Terri tried to pretend she wasn't completely ecstatic that someone was finally interested in her theory, but she quickly dropped the act and bounced in her chair so quickly as she spoke that she nearly spilled her tea. "Well, time is affected by physical means like gravity and position, right? So, the way I see it, it must be a physical substance—more or less. Even if it isn't, it's got to be an element of the coordinate plane. Either way, time exists! Like, not as we see it, not just something that passes us by; it's an actual thing that we're moving through, and it would have to exist with the past, present, and future happening all at once."
"Yes. It does exist. And you're doing a very good job of wasting it." Linda sighed.

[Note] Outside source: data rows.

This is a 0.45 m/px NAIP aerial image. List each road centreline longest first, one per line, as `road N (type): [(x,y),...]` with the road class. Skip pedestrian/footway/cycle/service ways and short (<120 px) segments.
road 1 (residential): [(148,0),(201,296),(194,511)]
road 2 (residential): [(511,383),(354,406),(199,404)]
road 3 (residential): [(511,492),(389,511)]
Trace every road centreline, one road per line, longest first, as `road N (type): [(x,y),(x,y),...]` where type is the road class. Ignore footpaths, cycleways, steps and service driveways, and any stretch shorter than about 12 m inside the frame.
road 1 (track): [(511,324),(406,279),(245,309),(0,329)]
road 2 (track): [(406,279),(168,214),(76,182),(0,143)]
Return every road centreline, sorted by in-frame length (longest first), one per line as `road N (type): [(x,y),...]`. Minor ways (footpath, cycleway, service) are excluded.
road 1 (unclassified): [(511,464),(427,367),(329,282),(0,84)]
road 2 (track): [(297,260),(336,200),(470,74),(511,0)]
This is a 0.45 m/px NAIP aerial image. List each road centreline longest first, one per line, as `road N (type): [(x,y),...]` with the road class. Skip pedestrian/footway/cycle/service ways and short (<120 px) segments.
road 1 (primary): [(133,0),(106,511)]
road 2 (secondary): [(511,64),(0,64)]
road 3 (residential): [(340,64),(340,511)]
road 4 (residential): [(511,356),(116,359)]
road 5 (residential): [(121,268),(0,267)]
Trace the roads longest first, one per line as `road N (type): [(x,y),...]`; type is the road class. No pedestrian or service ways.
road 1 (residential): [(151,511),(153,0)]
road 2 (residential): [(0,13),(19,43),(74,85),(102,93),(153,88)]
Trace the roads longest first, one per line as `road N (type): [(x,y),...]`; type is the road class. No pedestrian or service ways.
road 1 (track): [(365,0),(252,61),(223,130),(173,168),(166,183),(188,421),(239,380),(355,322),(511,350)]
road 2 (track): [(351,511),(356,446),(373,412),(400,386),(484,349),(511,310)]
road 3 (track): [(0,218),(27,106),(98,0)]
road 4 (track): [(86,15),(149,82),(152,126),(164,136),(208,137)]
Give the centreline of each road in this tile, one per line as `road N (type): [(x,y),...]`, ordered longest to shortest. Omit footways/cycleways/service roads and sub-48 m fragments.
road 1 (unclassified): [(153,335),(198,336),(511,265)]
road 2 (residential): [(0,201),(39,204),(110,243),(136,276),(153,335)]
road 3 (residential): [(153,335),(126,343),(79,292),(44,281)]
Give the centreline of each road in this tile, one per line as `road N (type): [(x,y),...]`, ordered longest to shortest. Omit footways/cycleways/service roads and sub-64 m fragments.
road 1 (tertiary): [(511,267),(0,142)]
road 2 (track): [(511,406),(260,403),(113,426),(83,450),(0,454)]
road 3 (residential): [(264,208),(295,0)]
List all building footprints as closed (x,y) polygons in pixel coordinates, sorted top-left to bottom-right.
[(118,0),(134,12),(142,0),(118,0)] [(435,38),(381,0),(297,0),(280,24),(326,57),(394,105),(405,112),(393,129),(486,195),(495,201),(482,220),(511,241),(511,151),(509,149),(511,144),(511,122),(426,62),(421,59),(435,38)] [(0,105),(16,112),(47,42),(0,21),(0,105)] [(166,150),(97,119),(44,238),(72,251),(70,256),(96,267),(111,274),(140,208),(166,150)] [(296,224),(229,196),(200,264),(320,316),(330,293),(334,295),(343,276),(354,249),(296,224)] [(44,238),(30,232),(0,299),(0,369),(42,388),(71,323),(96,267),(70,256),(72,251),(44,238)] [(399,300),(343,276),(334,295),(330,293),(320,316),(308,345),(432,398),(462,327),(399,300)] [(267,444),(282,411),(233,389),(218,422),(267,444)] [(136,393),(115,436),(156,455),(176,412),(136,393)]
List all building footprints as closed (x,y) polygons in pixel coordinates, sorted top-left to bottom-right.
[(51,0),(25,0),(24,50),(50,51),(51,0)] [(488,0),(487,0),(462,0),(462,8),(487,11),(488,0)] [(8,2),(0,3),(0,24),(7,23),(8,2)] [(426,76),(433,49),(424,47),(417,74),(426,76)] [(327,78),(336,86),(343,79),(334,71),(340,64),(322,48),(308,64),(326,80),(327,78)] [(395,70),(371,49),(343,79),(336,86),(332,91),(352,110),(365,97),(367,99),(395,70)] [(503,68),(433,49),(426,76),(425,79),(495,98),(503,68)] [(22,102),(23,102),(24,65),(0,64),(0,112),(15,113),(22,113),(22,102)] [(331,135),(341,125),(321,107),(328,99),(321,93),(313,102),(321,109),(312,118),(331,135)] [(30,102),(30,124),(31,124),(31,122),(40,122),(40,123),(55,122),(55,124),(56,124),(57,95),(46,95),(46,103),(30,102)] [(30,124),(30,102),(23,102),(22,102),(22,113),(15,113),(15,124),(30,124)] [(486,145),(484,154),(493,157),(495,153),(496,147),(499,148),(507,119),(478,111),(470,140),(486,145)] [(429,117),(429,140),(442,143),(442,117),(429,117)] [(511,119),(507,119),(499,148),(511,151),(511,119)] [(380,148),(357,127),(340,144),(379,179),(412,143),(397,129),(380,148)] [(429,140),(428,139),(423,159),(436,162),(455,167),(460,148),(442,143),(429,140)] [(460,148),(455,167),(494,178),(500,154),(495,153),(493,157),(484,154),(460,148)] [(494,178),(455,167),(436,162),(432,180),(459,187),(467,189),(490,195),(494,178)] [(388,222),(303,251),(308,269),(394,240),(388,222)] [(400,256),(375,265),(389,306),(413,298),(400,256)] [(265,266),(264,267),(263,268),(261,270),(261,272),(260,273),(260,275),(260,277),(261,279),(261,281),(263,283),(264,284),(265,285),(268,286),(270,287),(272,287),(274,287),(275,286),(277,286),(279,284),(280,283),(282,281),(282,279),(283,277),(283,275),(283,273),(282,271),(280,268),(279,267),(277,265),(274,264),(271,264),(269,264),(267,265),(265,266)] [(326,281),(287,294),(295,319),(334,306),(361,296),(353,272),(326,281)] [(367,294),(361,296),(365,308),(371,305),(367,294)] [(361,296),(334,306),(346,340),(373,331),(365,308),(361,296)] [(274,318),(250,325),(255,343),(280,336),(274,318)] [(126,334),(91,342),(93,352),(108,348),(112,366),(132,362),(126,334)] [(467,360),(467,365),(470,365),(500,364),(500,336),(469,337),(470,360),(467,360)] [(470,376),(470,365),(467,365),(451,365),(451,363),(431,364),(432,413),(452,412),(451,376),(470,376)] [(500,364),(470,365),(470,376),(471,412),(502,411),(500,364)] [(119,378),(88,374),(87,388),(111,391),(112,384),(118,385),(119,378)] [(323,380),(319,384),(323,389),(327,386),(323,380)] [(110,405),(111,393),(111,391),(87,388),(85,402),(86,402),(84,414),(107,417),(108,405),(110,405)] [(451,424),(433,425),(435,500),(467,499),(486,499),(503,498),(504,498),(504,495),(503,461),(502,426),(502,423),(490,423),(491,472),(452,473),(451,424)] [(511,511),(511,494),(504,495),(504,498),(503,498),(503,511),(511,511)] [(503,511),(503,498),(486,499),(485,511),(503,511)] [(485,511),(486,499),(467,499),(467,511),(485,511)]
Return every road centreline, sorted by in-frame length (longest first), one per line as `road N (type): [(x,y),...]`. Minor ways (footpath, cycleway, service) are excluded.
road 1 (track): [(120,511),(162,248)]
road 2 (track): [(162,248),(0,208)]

The Doctor's eyes lit up. "Oh, you clever girl! Basic Omnipotent Time Theory. Mind you, that's just the basics; practically juvenile, but very good for a human. It's a bit tricky thought, isn't it? I mean, you have to account for alternate dimensions, time pockets, temporal rifts, turbulence. Then there's repeated temporal experiences and the time vortex. But, in theory, you've almost got it."
"Yeah, well, not really." The woman deflated. "I still can't explain time travel, per se. There would have to be some give, you know? Because, if someone could travel freely through time, they'd be able to alter it. But how would that work if all of time already exists?"
"Ah, it's all just sort of… Wibbly-wobbly timey-wimey."
Linda groaned. "Oh, Lord, make it stop!" She slammed her head against her desk in mock-anguish. "The illusion is shattered."
The Doctor furrowed his brow and sipped at his tea. "The illusion?"
Terri laughed. "She thought you were hot until about ten seconds ago."
"The accent's great and all, but you're obviously a geek like Terri."
The younger geek laughed, while the Doctor managed to look offended, befuddled, and slightly amused. "Well, anyway, it's not like it matters." Terri laughed. "Even if I could figure out the rest of the theory, it's not like I'll be able to build a time machine or something."
Linda giggled. "Yeah, you'll just have to wait for your precious spaceman to sweep you off to the stars!"
Terri blushed. "Oh, come on, Linda, not today."
The Doctor quirked a brow and shot a glance at Terri, making her blush even harder. "Spaceman?"
"Yes! Oh my little Terri Bear told me, when we were very very drunk one night at the bar down the street, that she always wished" she did a mocking impression of her friend "that she could 'find herself an alien—or a time traveler!—to take her away to the stars, and she'd never have to see this stupid town again.' Said she'd seduce them if she had to." With that, Linda threw a wink at the very embarrassed alien time-traveler.
"OK! Tea time over! Time to go to the football game!" Terri shouted, jumping to her feet and grabbing the mugs out of their hands.
"You're going to a football game?" Linda grinned.
"Y-yeess?" Terri answered cautiously as she pushed the Doctor toward the door.
"Wait!" Linda shouted as they headed out. "There is no way-nostinkin' way- I am letting my little Terri Bear go to her first actual, honest-to-God, American, football game without me as a witness." With that decided, she grabbed an atrocious maroon hat and dashed out the door behind them.